Of course, the first days was not easy. The temptation to remove it again was there. And there’s the heat. But I couldn’t turn it back, since I have shown myself wearing it. My sister said that it’s normal to have that temptation as also a test if you really want to wear it. Luckily, I worked in an high air-conditioned working space so I only felt heat on way home or to work, or lunch hours.
There was adjustments in terms of dressing yourself. You usually only think about one or two piece of clothing, now it’s three at once. In the early days, I also didn’t have much hijab collection to match my clothing (which also lack long sleeves ones). It was a challenge, but I passed it. Many hijab tutorial also can be complicated to wear in such busy day. In the end, I usually pick the simple ones or fix it later in the work toilet. It was funny if people see me come with different style after I came out from the toilet, Lol.
What impressed me was guys actually have attention towards how women wear hijab. My male friends gave me some good advice. Some advised me not to wear hijab with leggings or too many shocking colors at once. I learned that hijab comes with ‘a package’ that your whole body must ‘covered’ in a way not to attract male attention. Hijab best comes with modesty and decency. It did not cover your beauty, but in fact makes you look more graceful and womanly.
I feel much more calmer after wearing hijab. Back in my teens where I decided not to wear hijab after graduating junior high school, I got whistles and some harassment (I hate to remember) from guys in the street. Now, I don’t worry anymore and I don’t have to make ‘cool face’ to make guys stay away from me. Men certainly have more respect for me, automatically. More importantly, my husband loves me more for wearing one.
I have friends who recently wear hijab share their stories with me, which is a cool bonding way for making good friends. Some wanted to know my hijab tutorial. It was nice.

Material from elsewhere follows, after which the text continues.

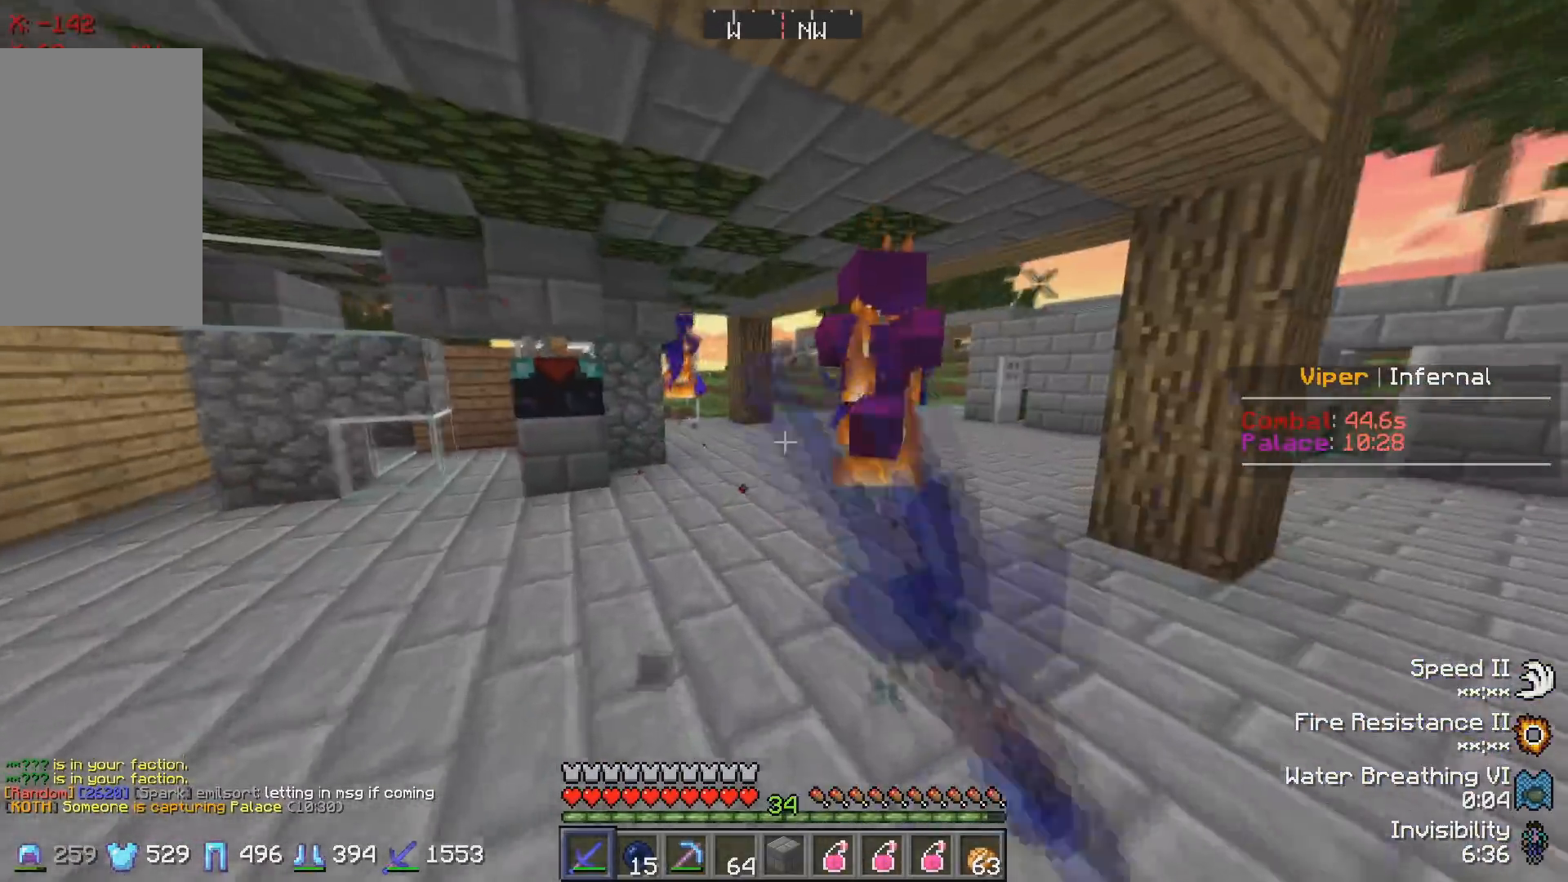
{"keys": ["w"], "events": []}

Now I think my hijab style is getting simpler. I work from home and only go out when I need to. I think I am interested to wear longer hijab, but it’s still on progress.
I don’t think I can push any moslem woman to wear hijab, though it is the obligation. I think it won’t work ideally without your real intention. If you do have some urge to wear reading this post, wear it and worry about other things later. You deserve peace, and more importantly you value yourself for wearing it. If you feel by wearing one will make you further for getting the man to approach you, you are very wrong since by wearing hijab you actually attract the good man to approach you.
Hijab or veil actually is not for moslem only. I read that Christian and other religion also have some women wearing it. Perhaps the purpose is almost the same, to cover more.
Hopefully this post can help any woman who is thinking to wear hijab, or any positive influence.